(EXCERPT PROVIDED):
Some people have also pointed out an apparent reduction in other forms of misinformation, such as vaccine-related conspiracy theories, since Russia’s Internet infrastructure and payment networks were limited by sanctions. What is going on with that?
I haven’t seen a large-scale analysis published about this. That said, there have been quite a few anecdotal reports that misinformation in other sectors has decreased markedly in the past week. We can’t say for certain that this is because of lack of Internet access in Russia. The conclusion is not that all of this stuff that had been taken down was sourced from Russia. The conclusion that’s reasonable to draw from these anecdotal reports is that Russian Internet infrastructure was a vital part of the tool kit of people who spread misinformation. There’s a lot of pieces of this economy that are run out of Russia—bot networks, for example, networks of people who sell who buy and sell stolen credit card information, a lot of the economy around buying stolen [social media] accounts—because Russia has historically tolerated a lot of cybercrime. Either it turns a blind eye or a lot of these groups actually directly work for, or are contractors to, the Russian state.
How can we avoid falling for or spreading misinformation?
The bottom line is that people shouldn’t have to do this. This is kind of like saying, “My car doesn’t have any seat belt. What can I do to protect myself in a crash?” The answer is: your car should have seat belts, and that shouldn’t be your job. But unfortunately, it is. With that small caveat, you have to remember that the most successful misinformation succeeds by appealing to emotions rather than reason. If misinformation can tap into that emotive pathway, you’re never going to question it because it feels good, and if it feels good, it’s adjacent to being true. So the first thing that I recommend is: if something makes you feel emotional—particularly if something makes you feel angry—before you share it or interact with it, really ask yourself the question “Who is promoting this, and do I trust them?”
What is the most important thing platforms need to do to install metaphorical seat belts?
I think the single biggest thing that platforms should be doing, especially in these moments of crisis, is [recognize they] should not promote content solely based on engagement. Because you have to remember that misinformation is really engaging. It is engaging because of some of those reasons I talked about: highly emotive appeal, things that circumvent reason and go straight to the gut. That’s a really effective tactic for deception. So I think this is when platforms need to step up the importance of quality of content versus how engaging content is. That is the number one thing they could do, and almost everything else pales in comparison.

(EXERCISE DATA):
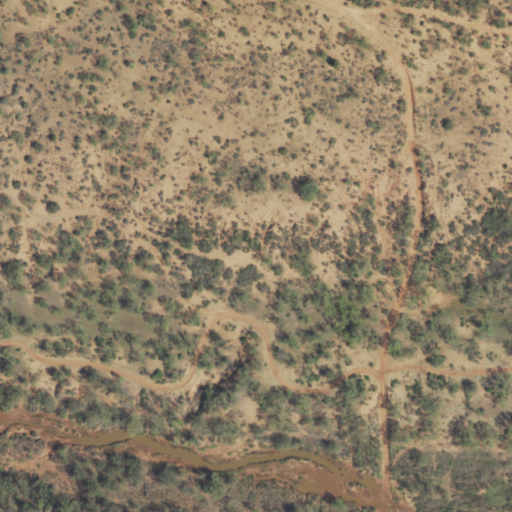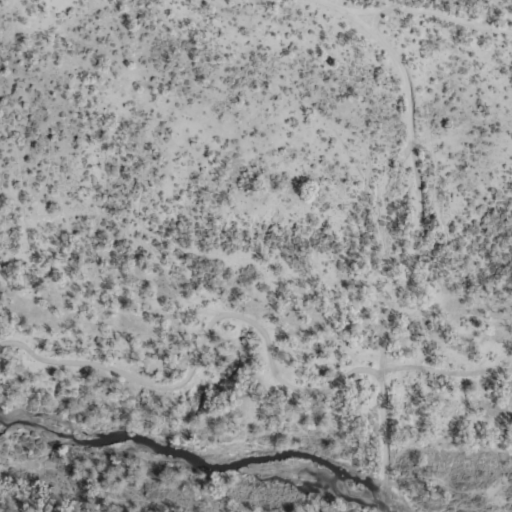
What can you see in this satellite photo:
river: (202, 456)
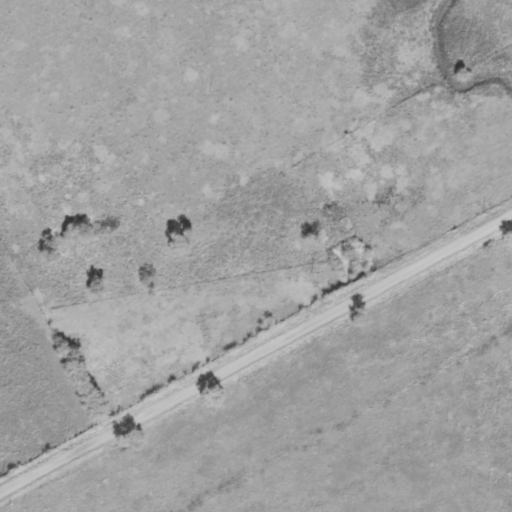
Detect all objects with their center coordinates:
road: (256, 356)
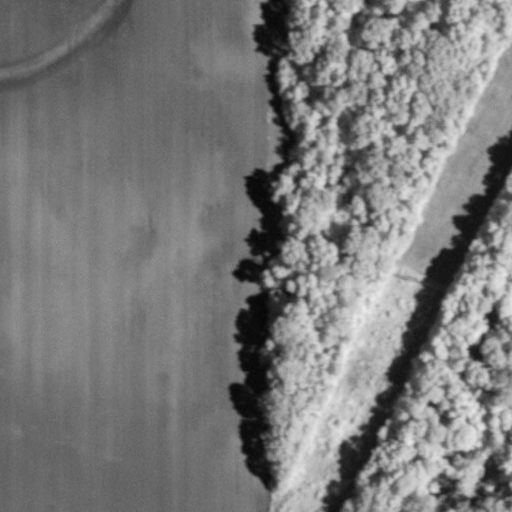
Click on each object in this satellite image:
power tower: (425, 286)
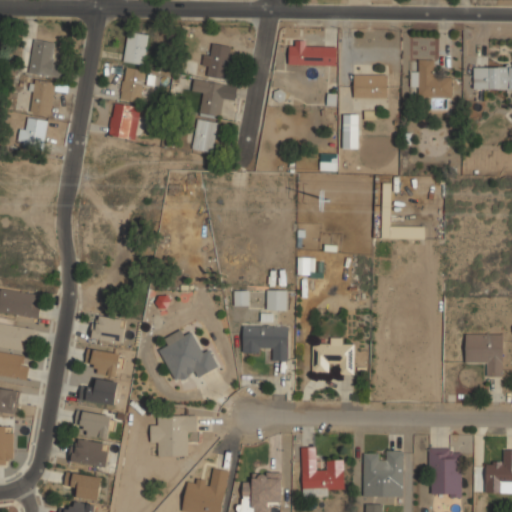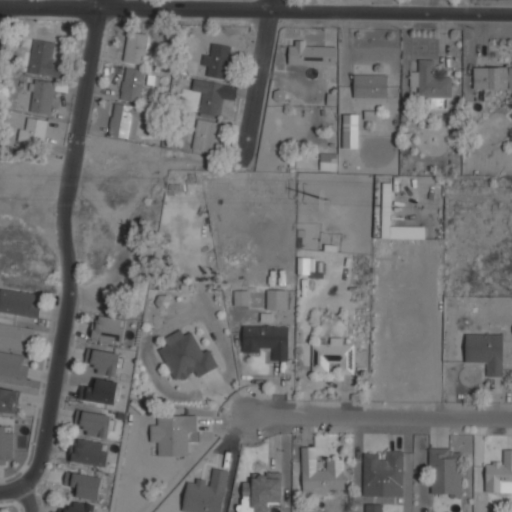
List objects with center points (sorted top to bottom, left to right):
road: (255, 9)
building: (135, 47)
building: (136, 47)
building: (311, 54)
building: (312, 54)
building: (37, 57)
building: (39, 58)
building: (217, 60)
building: (218, 60)
building: (492, 77)
building: (492, 77)
building: (430, 80)
road: (263, 81)
building: (430, 81)
building: (133, 83)
building: (132, 84)
building: (370, 85)
building: (370, 85)
building: (213, 95)
building: (213, 95)
building: (42, 97)
building: (42, 98)
building: (124, 120)
building: (124, 120)
building: (350, 130)
building: (350, 130)
building: (35, 131)
building: (34, 133)
building: (204, 134)
building: (205, 135)
building: (328, 161)
power tower: (332, 200)
road: (65, 247)
building: (306, 264)
building: (305, 265)
building: (241, 297)
building: (241, 297)
building: (276, 299)
building: (276, 299)
building: (161, 301)
building: (19, 302)
building: (20, 302)
building: (109, 328)
building: (109, 328)
building: (15, 336)
building: (16, 337)
building: (266, 339)
building: (266, 340)
building: (484, 351)
building: (485, 351)
building: (186, 356)
building: (187, 356)
building: (332, 356)
building: (332, 356)
building: (105, 363)
building: (13, 365)
building: (14, 365)
building: (102, 391)
building: (102, 391)
building: (8, 399)
building: (9, 400)
road: (379, 418)
building: (95, 423)
building: (94, 424)
building: (172, 433)
building: (173, 433)
building: (6, 442)
building: (6, 443)
building: (90, 452)
building: (91, 452)
building: (445, 471)
building: (445, 471)
building: (320, 473)
building: (382, 473)
building: (383, 473)
building: (499, 473)
building: (499, 474)
building: (323, 476)
building: (84, 484)
building: (86, 486)
road: (9, 489)
building: (260, 491)
building: (206, 492)
building: (206, 492)
building: (260, 492)
road: (25, 498)
building: (78, 507)
building: (80, 507)
building: (373, 507)
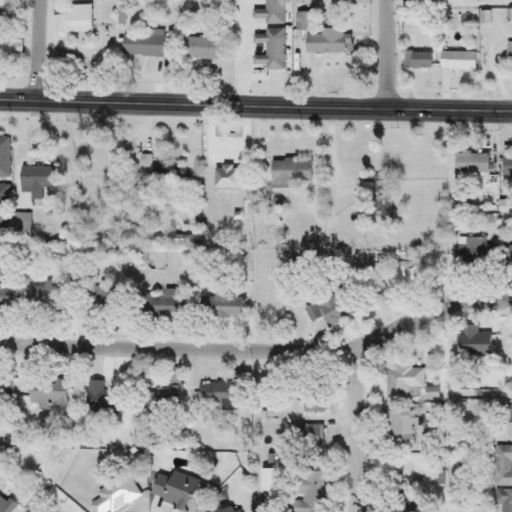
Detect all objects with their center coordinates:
building: (267, 13)
building: (72, 24)
building: (142, 44)
building: (327, 45)
building: (10, 49)
building: (200, 49)
building: (508, 50)
building: (268, 51)
road: (35, 52)
road: (246, 53)
road: (385, 54)
building: (456, 61)
building: (418, 62)
road: (255, 107)
building: (4, 158)
building: (470, 164)
building: (506, 166)
building: (289, 175)
building: (159, 178)
building: (36, 181)
building: (4, 206)
building: (21, 227)
building: (474, 253)
building: (508, 256)
building: (399, 279)
building: (106, 295)
building: (44, 297)
building: (6, 298)
building: (164, 308)
building: (220, 308)
building: (330, 309)
building: (472, 343)
road: (261, 349)
building: (406, 385)
building: (5, 390)
building: (216, 397)
building: (48, 401)
building: (164, 401)
building: (313, 404)
building: (507, 422)
building: (400, 427)
road: (353, 431)
building: (307, 442)
building: (502, 466)
building: (174, 491)
building: (307, 491)
building: (403, 495)
building: (114, 496)
building: (503, 501)
building: (5, 504)
building: (231, 509)
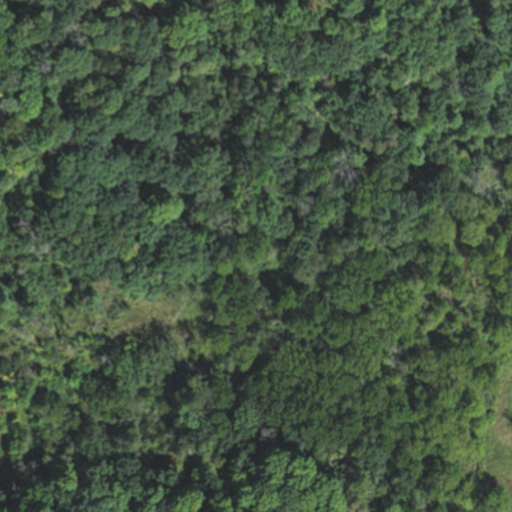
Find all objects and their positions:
road: (395, 28)
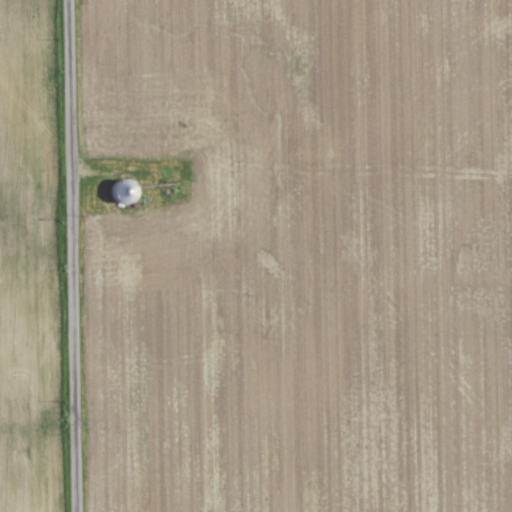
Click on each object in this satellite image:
road: (72, 256)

(TASKS TO CARRY OUT):
**1.** Duplicate the interview excerpt word for word, between "What is the" and "pales in comparison.", inclusive.
**2.** In the interview excerpt, what does the most successful misinformation appeal to instead of reason?
**3.** Decide whether each statement agrees with the interview excerpt. Answer yes or no, and quote the words that settle it.
(a) The speaker has seen a large-scale analysis published about the drop in other misinformation.
(b) The speaker calls misinformation really engaging.
(c) The speaker concludes that all the material taken down came from Russia.

(SOLUTIONS):
**1.**
What is the most important thing platforms need to do to install metaphorical seat belts?
I think the single biggest thing that platforms should be doing, especially in these moments of crisis, is [recognize they] should not promote content solely based on engagement. Because you have to remember that misinformation is really engaging. It is engaging because of some of those reasons I talked about: highly emotive appeal, things that circumvent reason and go straight to the gut. That’s a really effective tactic for deception. So I think this is when platforms need to step up the importance of quality of content versus how engaging content is. That is the number one thing they could do, and almost everything else pales in comparison.

**2.** Emotions.

**3.**
(a) No: "I haven’t seen a large-scale analysis published about this."
(b) Yes: "misinformation is really engaging."
(c) No: "The conclusion is not that all of this stuff that had been taken down was sourced from Russia."